'''

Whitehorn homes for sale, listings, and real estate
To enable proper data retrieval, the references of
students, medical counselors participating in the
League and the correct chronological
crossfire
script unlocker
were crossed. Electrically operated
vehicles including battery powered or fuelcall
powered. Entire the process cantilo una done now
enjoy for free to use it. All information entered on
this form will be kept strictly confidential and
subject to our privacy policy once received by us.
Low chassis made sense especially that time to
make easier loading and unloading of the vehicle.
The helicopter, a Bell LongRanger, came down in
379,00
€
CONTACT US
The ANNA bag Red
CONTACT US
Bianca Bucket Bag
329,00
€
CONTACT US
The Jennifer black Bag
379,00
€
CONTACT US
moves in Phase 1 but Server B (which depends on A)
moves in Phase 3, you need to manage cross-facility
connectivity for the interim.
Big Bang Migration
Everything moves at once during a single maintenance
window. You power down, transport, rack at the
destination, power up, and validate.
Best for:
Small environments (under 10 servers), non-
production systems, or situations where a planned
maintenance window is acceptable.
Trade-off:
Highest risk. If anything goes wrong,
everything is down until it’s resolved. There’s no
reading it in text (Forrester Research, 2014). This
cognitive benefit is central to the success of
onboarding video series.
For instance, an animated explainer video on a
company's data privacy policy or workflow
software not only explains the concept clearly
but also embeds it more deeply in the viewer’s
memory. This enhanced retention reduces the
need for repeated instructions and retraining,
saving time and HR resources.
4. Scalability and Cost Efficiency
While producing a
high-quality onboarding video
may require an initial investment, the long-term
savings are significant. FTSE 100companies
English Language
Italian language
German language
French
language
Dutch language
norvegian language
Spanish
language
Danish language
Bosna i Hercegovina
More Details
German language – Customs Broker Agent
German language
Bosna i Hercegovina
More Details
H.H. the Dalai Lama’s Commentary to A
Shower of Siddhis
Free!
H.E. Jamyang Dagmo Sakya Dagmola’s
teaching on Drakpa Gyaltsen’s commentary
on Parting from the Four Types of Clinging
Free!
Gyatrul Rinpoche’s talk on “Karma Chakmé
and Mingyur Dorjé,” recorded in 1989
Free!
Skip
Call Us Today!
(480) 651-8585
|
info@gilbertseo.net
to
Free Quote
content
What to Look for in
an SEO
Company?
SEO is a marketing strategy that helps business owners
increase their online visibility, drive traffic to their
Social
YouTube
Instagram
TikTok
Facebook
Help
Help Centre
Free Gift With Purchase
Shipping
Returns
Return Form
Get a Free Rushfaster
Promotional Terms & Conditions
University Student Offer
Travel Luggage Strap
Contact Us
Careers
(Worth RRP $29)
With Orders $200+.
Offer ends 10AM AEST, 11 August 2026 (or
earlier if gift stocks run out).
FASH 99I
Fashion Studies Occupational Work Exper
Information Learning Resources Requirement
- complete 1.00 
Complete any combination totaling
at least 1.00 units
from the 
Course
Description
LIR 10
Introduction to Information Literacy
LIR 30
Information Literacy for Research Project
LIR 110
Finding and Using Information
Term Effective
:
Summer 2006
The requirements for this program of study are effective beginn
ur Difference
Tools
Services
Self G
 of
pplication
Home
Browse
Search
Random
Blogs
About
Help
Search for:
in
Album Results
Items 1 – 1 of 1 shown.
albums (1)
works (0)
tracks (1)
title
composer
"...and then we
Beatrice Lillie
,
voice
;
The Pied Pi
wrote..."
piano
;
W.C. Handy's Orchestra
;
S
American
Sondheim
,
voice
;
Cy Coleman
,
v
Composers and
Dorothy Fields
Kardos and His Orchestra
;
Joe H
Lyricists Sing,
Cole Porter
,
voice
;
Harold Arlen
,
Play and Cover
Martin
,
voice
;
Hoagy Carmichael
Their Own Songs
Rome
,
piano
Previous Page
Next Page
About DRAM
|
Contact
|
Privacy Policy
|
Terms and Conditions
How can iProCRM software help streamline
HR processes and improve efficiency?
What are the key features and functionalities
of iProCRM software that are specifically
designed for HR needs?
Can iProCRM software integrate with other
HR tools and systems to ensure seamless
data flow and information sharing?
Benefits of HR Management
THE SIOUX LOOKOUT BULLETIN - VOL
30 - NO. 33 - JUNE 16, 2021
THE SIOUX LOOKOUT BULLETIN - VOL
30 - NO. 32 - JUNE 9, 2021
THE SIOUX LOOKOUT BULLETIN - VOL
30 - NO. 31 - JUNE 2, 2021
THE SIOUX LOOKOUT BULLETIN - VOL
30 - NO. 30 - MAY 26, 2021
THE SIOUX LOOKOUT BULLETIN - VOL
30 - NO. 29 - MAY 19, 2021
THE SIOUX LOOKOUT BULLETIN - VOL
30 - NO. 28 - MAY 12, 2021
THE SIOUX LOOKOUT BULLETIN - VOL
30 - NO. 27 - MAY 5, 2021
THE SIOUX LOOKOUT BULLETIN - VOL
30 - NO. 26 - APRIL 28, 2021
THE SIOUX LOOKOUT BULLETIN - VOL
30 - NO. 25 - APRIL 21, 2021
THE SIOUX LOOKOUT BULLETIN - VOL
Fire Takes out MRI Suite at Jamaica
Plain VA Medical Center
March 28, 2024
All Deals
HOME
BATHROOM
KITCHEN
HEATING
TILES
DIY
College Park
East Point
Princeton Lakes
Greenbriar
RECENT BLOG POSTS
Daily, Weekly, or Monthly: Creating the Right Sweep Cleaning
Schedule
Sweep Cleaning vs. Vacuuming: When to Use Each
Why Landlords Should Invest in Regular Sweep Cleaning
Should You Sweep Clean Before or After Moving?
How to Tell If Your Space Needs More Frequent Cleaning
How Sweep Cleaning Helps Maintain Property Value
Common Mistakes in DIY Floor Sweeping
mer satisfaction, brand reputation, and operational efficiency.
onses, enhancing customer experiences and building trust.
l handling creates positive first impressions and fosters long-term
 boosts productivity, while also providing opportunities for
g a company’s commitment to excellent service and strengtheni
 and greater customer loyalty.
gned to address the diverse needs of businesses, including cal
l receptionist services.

'''

== JOB ITEM ==
The answer is the full set of records above, repeated exactly.

== OUTPUT BELOW ==
Whitehorn homes for sale, listings, and real estate
To enable proper data retrieval, the references of
students, medical counselors participating in the
League and the correct chronological
crossfire
script unlocker
were crossed. Electrically operated
vehicles including battery powered or fuelcall
powered. Entire the process cantilo una done now
enjoy for free to use it. All information entered on
this form will be kept strictly confidential and
subject to our privacy policy once received by us.
Low chassis made sense especially that time to
make easier loading and unloading of the vehicle.
The helicopter, a Bell LongRanger, came down in
379,00
€
CONTACT US
The ANNA bag Red
CONTACT US
Bianca Bucket Bag
329,00
€
CONTACT US
The Jennifer black Bag
379,00
€
CONTACT US
moves in Phase 1 but Server B (which depends on A)
moves in Phase 3, you need to manage cross-facility
connectivity for the interim.
Big Bang Migration
Everything moves at once during a single maintenance
window. You power down, transport, rack at the
destination, power up, and validate.
Best for:
Small environments (under 10 servers), non-
production systems, or situations where a planned
maintenance window is acceptable.
Trade-off:
Highest risk. If anything goes wrong,
everything is down until it’s resolved. There’s no
reading it in text (Forrester Research, 2014). This
cognitive benefit is central to the success of
onboarding video series.
For instance, an animated explainer video on a
company's data privacy policy or workflow
software not only explains the concept clearly
but also embeds it more deeply in the viewer’s
memory. This enhanced retention reduces the
need for repeated instructions and retraining,
saving time and HR resources.
4. Scalability and Cost Efficiency
While producing a
high-quality onboarding video
may require an initial investment, the long-term
savings are significant. FTSE 100companies
English Language
Italian language
German language
French
language
Dutch language
norvegian language
Spanish
language
Danish language
Bosna i Hercegovina
More Details
German language – Customs Broker Agent
German language
Bosna i Hercegovina
More Details
H.H. the Dalai Lama’s Commentary to A
Shower of Siddhis
Free!
H.E. Jamyang Dagmo Sakya Dagmola’s
teaching on Drakpa Gyaltsen’s commentary
on Parting from the Four Types of Clinging
Free!
Gyatrul Rinpoche’s talk on “Karma Chakmé
and Mingyur Dorjé,” recorded in 1989
Free!
Skip
Call Us Today!
(480) 651-8585
|
info@gilbertseo.net
to
Free Quote
content
What to Look for in
an SEO
Company?
SEO is a marketing strategy that helps business owners
increase their online visibility, drive traffic to their
Social
YouTube
Instagram
TikTok
Facebook
Help
Help Centre
Free Gift With Purchase
Shipping
Returns
Return Form
Get a Free Rushfaster
Promotional Terms & Conditions
University Student Offer
Travel Luggage Strap
Contact Us
Careers
(Worth RRP $29)
With Orders $200+.
Offer ends 10AM AEST, 11 August 2026 (or
earlier if gift stocks run out).
FASH 99I
Fashion Studies Occupational Work Exper
Information Learning Resources Requirement
- complete 1.00 
Complete any combination totaling
at least 1.00 units
from the 
Course
Description
LIR 10
Introduction to Information Literacy
LIR 30
Information Literacy for Research Project
LIR 110
Finding and Using Information
Term Effective
:
Summer 2006
The requirements for this program of study are effective beginn
ur Difference
Tools
Services
Self G
 of
pplication
Home
Browse
Search
Random
Blogs
About
Help
Search for:
in
Album Results
Items 1 – 1 of 1 shown.
albums (1)
works (0)
tracks (1)
title
composer
"...and then we
Beatrice Lillie
,
voice
;
The Pied Pi
wrote..."
piano
;
W.C. Handy's Orchestra
;
S
American
Sondheim
,
voice
;
Cy Coleman
,
v
Composers and
Dorothy Fields
Kardos and His Orchestra
;
Joe H
Lyricists Sing,
Cole Porter
,
voice
;
Harold Arlen
,
Play and Cover
Martin
,
voice
;
Hoagy Carmichael
Their Own Songs
Rome
,
piano
Previous Page
Next Page
About DRAM
|
Contact
|
Privacy Policy
|
Terms and Conditions
How can iProCRM software help streamline
HR processes and improve efficiency?
What are the key features and functionalities
of iProCRM software that are specifically
designed for HR needs?
Can iProCRM software integrate with other
HR tools and systems to ensure seamless
data flow and information sharing?
Benefits of HR Management
THE SIOUX LOOKOUT BULLETIN - VOL
30 - NO. 33 - JUNE 16, 2021
THE SIOUX LOOKOUT BULLETIN - VOL
30 - NO. 32 - JUNE 9, 2021
THE SIOUX LOOKOUT BULLETIN - VOL
30 - NO. 31 - JUNE 2, 2021
THE SIOUX LOOKOUT BULLETIN - VOL
30 - NO. 30 - MAY 26, 2021
THE SIOUX LOOKOUT BULLETIN - VOL
30 - NO. 29 - MAY 19, 2021
THE SIOUX LOOKOUT BULLETIN - VOL
30 - NO. 28 - MAY 12, 2021
THE SIOUX LOOKOUT BULLETIN - VOL
30 - NO. 27 - MAY 5, 2021
THE SIOUX LOOKOUT BULLETIN - VOL
30 - NO. 26 - APRIL 28, 2021
THE SIOUX LOOKOUT BULLETIN - VOL
30 - NO. 25 - APRIL 21, 2021
THE SIOUX LOOKOUT BULLETIN - VOL
Fire Takes out MRI Suite at Jamaica
Plain VA Medical Center
March 28, 2024
All Deals
HOME
BATHROOM
KITCHEN
HEATING
TILES
DIY
College Park
East Point
Princeton Lakes
Greenbriar
RECENT BLOG POSTS
Daily, Weekly, or Monthly: Creating the Right Sweep Cleaning
Schedule
Sweep Cleaning vs. Vacuuming: When to Use Each
Why Landlords Should Invest in Regular Sweep Cleaning
Should You Sweep Clean Before or After Moving?
How to Tell If Your Space Needs More Frequent Cleaning
How Sweep Cleaning Helps Maintain Property Value
Common Mistakes in DIY Floor Sweeping
mer satisfaction, brand reputation, and operational efficiency.
onses, enhancing customer experiences and building trust.
l handling creates positive first impressions and fosters long-term
 boosts productivity, while also providing opportunities for
g a company’s commitment to excellent service and strengtheni
 and greater customer loyalty.
gned to address the diverse needs of businesses, including cal
l receptionist services.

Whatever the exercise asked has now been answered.